On the other hand, most of the articles are also explicitly comparative, either comparing different geographic jurisdictions or comparing the same jurisdiction across time. In both cases, they must anchor their comparisons in the similarities of the laws and legal institutions that operate in all comparative sets. In some cases, this similarity is formal, derived from the formal continuity of laws across time, even as the sociopolitical functionality of that law changes. In other cases, especially when cross-regional comparisons are involved, the similarities themselves are necessarily functional in nature, anchoring comparisons and contrasts of other functional features.
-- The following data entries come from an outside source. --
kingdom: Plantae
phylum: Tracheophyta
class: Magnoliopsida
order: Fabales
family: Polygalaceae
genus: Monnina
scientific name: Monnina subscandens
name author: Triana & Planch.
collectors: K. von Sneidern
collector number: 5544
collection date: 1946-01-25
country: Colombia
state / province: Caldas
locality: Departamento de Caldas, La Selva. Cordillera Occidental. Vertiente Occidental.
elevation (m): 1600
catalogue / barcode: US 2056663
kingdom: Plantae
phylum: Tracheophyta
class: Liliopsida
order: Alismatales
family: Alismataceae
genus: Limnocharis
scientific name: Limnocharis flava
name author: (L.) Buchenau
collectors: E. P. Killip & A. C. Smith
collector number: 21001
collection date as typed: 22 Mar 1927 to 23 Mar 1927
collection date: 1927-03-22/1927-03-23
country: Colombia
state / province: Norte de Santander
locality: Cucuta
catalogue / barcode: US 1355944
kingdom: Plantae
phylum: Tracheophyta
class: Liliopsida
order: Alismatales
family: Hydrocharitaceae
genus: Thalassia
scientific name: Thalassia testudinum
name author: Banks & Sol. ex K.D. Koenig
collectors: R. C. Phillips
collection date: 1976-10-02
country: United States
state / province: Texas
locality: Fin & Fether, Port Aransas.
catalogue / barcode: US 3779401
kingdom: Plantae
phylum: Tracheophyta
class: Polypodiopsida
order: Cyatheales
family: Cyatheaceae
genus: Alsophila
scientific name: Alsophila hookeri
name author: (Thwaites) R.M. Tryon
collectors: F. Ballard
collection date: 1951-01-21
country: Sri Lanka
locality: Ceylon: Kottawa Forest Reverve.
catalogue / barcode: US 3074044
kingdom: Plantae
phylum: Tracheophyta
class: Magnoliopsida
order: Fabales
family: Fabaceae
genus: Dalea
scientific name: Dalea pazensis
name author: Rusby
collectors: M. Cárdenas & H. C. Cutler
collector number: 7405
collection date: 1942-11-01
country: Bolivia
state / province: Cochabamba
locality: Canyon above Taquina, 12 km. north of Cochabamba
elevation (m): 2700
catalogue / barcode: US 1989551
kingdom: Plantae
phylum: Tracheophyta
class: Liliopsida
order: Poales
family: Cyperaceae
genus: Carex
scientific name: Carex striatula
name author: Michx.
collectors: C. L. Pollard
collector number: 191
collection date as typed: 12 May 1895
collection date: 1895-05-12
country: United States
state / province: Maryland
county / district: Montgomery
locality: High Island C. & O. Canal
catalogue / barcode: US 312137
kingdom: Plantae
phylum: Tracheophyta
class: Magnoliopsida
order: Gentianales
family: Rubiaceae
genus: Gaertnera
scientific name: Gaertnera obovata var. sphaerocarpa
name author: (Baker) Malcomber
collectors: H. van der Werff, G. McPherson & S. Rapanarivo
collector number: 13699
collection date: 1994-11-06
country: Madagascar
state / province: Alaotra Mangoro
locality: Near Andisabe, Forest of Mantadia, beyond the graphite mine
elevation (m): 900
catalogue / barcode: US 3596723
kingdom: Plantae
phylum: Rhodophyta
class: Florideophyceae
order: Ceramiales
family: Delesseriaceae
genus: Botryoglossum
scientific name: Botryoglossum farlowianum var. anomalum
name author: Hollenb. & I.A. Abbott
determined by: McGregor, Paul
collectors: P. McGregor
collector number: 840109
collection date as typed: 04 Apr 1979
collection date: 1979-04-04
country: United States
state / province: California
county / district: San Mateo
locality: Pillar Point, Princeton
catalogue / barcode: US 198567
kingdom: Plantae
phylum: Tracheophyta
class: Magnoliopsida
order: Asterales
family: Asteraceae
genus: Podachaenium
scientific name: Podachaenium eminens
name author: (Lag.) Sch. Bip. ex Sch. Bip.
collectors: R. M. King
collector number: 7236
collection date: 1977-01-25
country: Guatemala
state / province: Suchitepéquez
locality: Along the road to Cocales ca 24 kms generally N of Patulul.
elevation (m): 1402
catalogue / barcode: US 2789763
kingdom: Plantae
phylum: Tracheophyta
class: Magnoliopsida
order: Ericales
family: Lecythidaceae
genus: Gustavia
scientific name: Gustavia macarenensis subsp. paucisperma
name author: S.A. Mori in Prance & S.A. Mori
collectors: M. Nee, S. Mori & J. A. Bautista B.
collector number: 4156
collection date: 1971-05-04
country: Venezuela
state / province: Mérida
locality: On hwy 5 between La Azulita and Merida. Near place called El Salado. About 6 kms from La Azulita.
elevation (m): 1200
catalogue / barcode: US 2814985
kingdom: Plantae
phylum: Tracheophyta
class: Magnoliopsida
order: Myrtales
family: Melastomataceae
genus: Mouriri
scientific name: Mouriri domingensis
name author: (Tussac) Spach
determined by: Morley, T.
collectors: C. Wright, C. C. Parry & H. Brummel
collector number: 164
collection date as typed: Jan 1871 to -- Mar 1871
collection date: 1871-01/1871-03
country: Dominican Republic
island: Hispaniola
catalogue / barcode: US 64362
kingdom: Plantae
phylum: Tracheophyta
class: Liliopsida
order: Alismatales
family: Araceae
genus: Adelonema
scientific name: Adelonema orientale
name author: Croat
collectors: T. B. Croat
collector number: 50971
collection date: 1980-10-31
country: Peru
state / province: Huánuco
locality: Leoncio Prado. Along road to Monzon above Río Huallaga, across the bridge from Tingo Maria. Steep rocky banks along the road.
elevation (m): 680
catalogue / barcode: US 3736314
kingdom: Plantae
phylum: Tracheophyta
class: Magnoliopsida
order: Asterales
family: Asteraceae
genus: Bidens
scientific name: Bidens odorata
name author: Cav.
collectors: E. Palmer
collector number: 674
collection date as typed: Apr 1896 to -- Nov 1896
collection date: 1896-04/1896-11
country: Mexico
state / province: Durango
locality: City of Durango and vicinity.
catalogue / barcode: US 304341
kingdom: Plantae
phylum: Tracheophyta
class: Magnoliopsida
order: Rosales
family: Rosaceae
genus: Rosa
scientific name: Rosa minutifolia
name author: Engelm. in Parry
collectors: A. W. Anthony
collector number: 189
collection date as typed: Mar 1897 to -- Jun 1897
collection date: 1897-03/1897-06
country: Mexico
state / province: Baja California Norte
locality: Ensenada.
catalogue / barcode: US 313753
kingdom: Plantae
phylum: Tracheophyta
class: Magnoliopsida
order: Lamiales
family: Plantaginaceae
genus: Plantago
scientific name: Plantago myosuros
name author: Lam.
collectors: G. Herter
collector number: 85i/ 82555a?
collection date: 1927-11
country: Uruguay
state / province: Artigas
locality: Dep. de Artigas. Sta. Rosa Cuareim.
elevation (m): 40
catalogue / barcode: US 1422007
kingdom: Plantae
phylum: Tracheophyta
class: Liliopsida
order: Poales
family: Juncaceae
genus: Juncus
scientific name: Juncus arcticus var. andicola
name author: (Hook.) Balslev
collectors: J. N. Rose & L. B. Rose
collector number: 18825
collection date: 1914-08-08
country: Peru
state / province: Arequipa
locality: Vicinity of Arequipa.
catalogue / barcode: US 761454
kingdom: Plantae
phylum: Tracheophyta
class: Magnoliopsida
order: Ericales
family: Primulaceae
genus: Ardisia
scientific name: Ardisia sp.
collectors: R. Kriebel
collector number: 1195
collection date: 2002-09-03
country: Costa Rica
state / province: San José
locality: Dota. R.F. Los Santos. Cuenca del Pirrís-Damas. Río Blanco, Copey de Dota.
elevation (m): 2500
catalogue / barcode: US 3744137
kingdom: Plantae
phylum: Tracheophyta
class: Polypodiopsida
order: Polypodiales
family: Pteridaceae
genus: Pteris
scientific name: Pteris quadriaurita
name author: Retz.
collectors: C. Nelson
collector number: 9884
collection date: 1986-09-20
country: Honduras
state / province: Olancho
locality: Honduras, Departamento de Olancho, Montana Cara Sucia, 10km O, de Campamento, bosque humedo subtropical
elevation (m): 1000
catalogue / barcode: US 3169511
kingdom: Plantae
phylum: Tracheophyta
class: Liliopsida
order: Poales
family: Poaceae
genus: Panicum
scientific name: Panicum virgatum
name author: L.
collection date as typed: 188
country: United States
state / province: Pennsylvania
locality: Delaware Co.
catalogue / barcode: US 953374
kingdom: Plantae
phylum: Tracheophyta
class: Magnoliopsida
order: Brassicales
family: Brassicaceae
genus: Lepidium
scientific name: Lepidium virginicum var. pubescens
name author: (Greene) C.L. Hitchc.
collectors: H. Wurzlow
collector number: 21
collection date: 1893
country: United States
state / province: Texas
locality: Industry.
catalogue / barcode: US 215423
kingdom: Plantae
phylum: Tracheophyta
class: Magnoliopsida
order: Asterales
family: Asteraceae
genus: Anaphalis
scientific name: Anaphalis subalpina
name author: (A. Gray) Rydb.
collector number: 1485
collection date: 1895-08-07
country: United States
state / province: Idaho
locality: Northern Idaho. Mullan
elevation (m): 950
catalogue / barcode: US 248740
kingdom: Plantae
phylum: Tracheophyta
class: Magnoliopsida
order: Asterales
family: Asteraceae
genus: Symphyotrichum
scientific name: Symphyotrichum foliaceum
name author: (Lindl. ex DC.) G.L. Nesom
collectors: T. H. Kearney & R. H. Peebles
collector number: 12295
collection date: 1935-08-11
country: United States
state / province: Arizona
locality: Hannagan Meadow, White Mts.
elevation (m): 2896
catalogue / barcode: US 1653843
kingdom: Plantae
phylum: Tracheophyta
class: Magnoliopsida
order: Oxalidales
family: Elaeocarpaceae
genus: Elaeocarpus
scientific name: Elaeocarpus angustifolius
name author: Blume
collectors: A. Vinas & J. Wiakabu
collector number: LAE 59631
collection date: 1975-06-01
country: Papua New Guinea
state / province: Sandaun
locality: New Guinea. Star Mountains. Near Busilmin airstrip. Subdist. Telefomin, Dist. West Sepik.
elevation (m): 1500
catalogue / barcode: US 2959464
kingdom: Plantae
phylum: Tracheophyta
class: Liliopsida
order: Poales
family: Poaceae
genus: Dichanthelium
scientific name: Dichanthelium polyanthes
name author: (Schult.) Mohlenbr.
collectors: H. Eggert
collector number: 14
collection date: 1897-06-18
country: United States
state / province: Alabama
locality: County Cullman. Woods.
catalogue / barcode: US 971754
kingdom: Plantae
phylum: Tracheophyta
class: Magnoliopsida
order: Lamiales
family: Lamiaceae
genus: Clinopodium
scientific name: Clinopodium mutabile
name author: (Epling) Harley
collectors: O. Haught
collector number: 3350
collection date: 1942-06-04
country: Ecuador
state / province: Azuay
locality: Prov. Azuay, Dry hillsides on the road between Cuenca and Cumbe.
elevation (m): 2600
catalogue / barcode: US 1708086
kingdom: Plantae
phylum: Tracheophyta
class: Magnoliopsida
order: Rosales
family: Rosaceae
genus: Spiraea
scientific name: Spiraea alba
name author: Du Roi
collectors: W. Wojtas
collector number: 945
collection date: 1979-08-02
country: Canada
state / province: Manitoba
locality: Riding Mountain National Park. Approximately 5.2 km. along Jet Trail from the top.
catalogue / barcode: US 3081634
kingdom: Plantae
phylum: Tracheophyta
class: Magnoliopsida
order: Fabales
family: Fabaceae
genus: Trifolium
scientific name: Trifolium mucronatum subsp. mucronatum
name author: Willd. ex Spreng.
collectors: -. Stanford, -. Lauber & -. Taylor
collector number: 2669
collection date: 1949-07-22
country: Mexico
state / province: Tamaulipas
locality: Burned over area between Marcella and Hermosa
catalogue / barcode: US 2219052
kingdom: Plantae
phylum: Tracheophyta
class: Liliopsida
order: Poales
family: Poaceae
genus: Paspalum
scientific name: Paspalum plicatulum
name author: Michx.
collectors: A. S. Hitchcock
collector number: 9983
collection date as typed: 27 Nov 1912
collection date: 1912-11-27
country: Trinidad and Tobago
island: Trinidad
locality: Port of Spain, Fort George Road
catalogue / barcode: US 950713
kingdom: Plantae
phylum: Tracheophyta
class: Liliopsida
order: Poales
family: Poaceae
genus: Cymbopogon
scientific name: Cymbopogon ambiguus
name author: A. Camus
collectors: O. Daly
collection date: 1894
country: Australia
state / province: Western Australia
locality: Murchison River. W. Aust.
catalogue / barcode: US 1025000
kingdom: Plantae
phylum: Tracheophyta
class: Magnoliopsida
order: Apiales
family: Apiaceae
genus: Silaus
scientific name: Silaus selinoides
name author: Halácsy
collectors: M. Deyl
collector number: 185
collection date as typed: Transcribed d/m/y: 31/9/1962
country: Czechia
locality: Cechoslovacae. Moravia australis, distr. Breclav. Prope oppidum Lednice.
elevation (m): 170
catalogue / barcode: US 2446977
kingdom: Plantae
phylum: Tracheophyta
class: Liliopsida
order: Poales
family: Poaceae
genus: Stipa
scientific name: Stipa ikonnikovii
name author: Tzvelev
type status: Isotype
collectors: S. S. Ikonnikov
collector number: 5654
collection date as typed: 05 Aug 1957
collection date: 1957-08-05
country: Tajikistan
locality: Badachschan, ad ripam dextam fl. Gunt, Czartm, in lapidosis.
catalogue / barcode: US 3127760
This special issue, therefore, captures much of the methodological diversity and comparative range that characterises the entire domain of legal history. This was very much by design: Li Chen and I, serving as co-editors of the issue, hoped to produce a slice of China or East Asia-centric legal historical scholarship that reflected the broader qualities of its field. The question, then, is whether it still “hangs together” in some intellectual sense, enough so that a reader can get more out of the entire collection than if they had simply read each individual article in a disaggregated way.

We think the answer is yes. There is more that ties these articles together than just their shared interest in East Asia (or China) or their common focus on law. The latter, in particular, creates analytical connections between articles that their authors probably did not intend when initially drafting them. For example, any study of judicial practices or lawyering must necessarily rely on certain assumptions about the general role of the state in local affairs, which itself necessarily depends on how the state internally monitors and regulates its local actors. Studies of speech law or health law make very little sense unless they also assume certain patterns of political expression and judicial enforcement. Studies of political mores and social norms related to the law similarly must grapple with the expressive functions of the law and how they are received by society. The interconnectivity of these issues does not vary much across time and space: they all centre around the core institution of the state in abstract but common ways, even as the form and function of the state itself may fundamentally differ between, say, the Roman Empire and Qing China.

In fact, it is precisely the enormous substantive variation in the subject matter on display here that truly highlights the probably inescapable analytical sinews that tie them together, and therefore define legal history as a field. A special issue that covers roughly 2000 years of time and legal jurisdictions on three different continents will nonetheless find its article components dealing with interconnected issues of state expression, institutional function, principal-agent problems, and social reception.

What this all suggests is, perhaps, that “law” is an analytically thicker concept than just “formal state-issued rules”—or rather that the very idea of “formal state-issued rules” is already functionally thick and complex enough that it is inherently its own epistemological field, even if the immediate tools scholars bring to study it are as varied as the entire range of the social sciences. Legal history is, therefore, necessarily a study of law just as much as it is necessarily a study of history, and it takes on all of the analytical features and richness that otherwise define legal scholarship. It would be inadequate to simply treat it as a subfield of history. Instead, like legal scholarship in general, it is one of those “nexus fields” that inherently rejects disciplinary purity.